Here is the switch installed in a small cutout in the drawer’s containing walls.
The LED string is threaded through a small hole in the back wall of the drawer. A small amount of extra length is stuffed between the containing wall and the back of the drawer so that when the drawer is opened, it does not pull on the LED string.
Now to the decorative part. For the lattice cutout I Google-searched and downloaded a nice vine pattern that I auto-traced in CorelDraw to make it a vector. I tweaked it by bringing the design elements closer together to increase stability, since the pattern is quite delicate. For the final design of the top lid I added a solid circle with text on it (a small quote from our wedding vows). I then laser cut out the vine design and lightly vector-engraved the text in the circle.

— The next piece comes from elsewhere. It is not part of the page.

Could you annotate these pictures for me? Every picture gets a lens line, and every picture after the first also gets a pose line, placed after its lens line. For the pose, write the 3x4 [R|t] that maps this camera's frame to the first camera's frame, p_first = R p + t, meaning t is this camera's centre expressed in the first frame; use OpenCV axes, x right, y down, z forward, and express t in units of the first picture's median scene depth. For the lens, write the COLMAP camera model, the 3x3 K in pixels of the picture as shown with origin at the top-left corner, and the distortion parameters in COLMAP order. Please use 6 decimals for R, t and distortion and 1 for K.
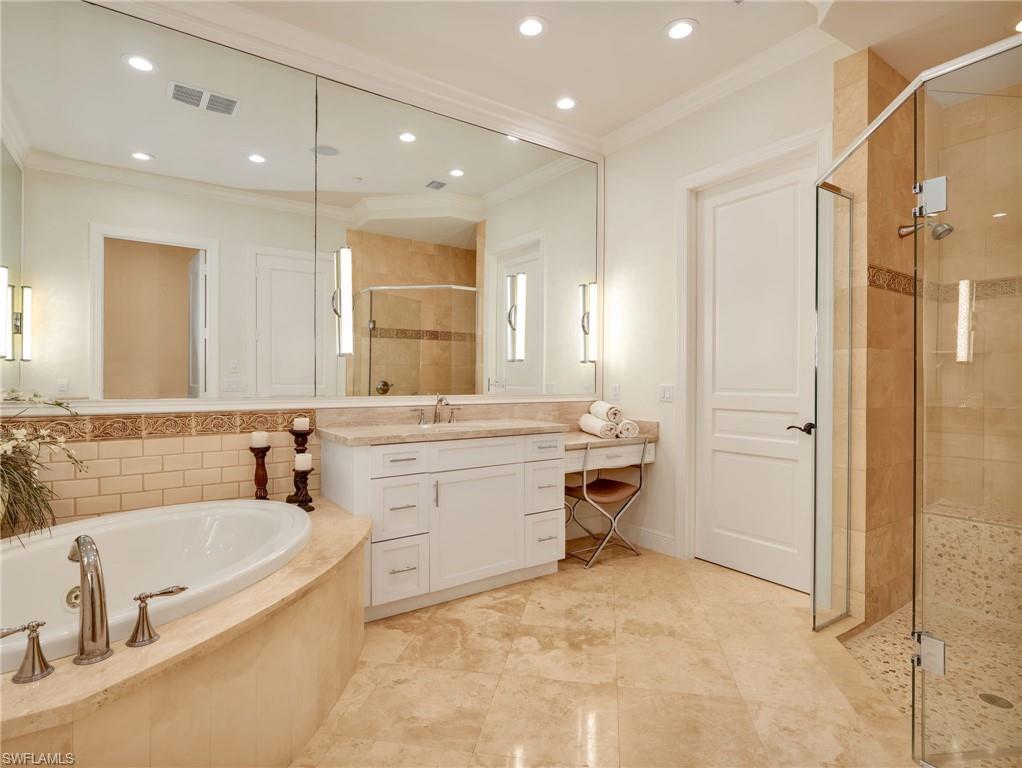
lens RADIAL K [[537.6, 0, 512.2], [0, 537.6, 386.5], [0, 0, 1]] dist [0.006925, 0.000759]
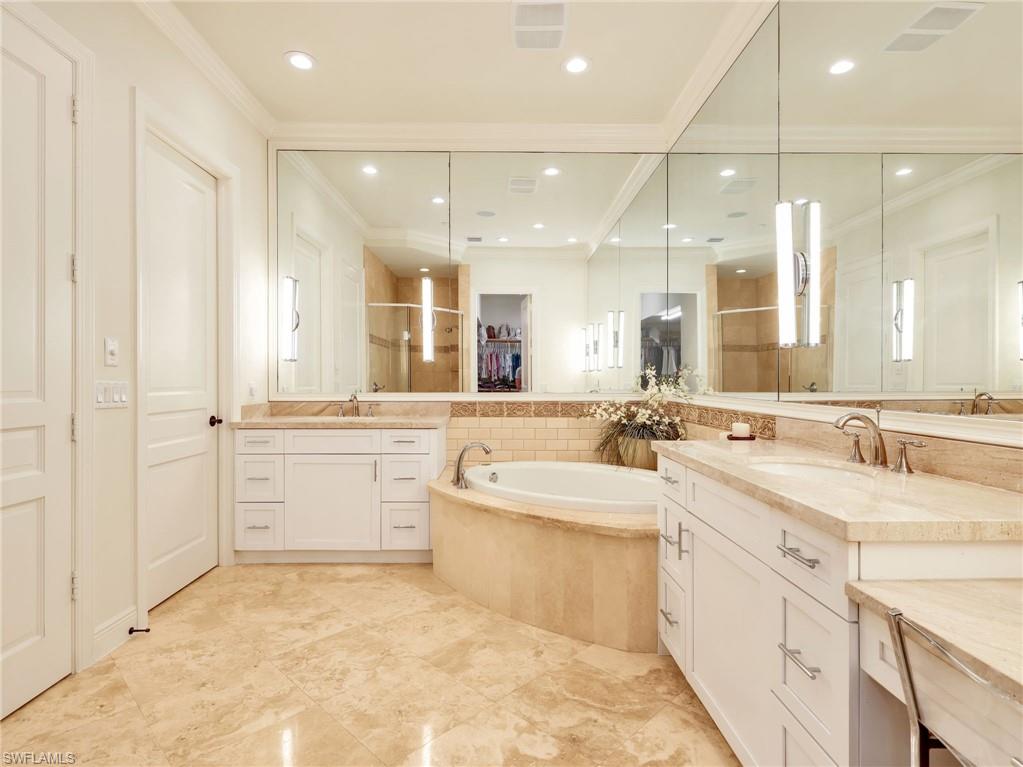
lens RADIAL K [[538.1, 0, 512.5], [0, 538.1, 379.5], [0, 0, 1]] dist [0.006925, 0.000759]
pose [[-0.561599, 0.001026, -0.827409, 0.693683], [-0.001483, 0.999996, 0.002247, -0.020715], [0.827408, 0.002489, -0.561596, 1.469425]]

To complete the lid top I attached heavy purple card stock from a craft store underneath using a bit of white glue.
The kerf pattern that covers the semi-circular portion of the box was also found online. Every sixth point is slot-and-tab’ed into the top and bottom lids to ensure smooth curvature while maintaining stability.
The whole assembly is done using predominantly white glue – here are the lid layers stacked and pressed together for drying.
The front of the drawer repeats the same pattern as the top, but this time engraved instead of cut through. The crystal knob was found at a local craft store.
And here is the finished product, the intricate vine pattern adds complexity and dimensionality, the light golden wood grain stands out great against the opulent purple backdrop, and the LEDs inside illuminate and highlight the gift.
P.S. The final version added paper straw stuffing that helped to diffuse the light and provide extra cushioning for the fragile ceramic ocarina.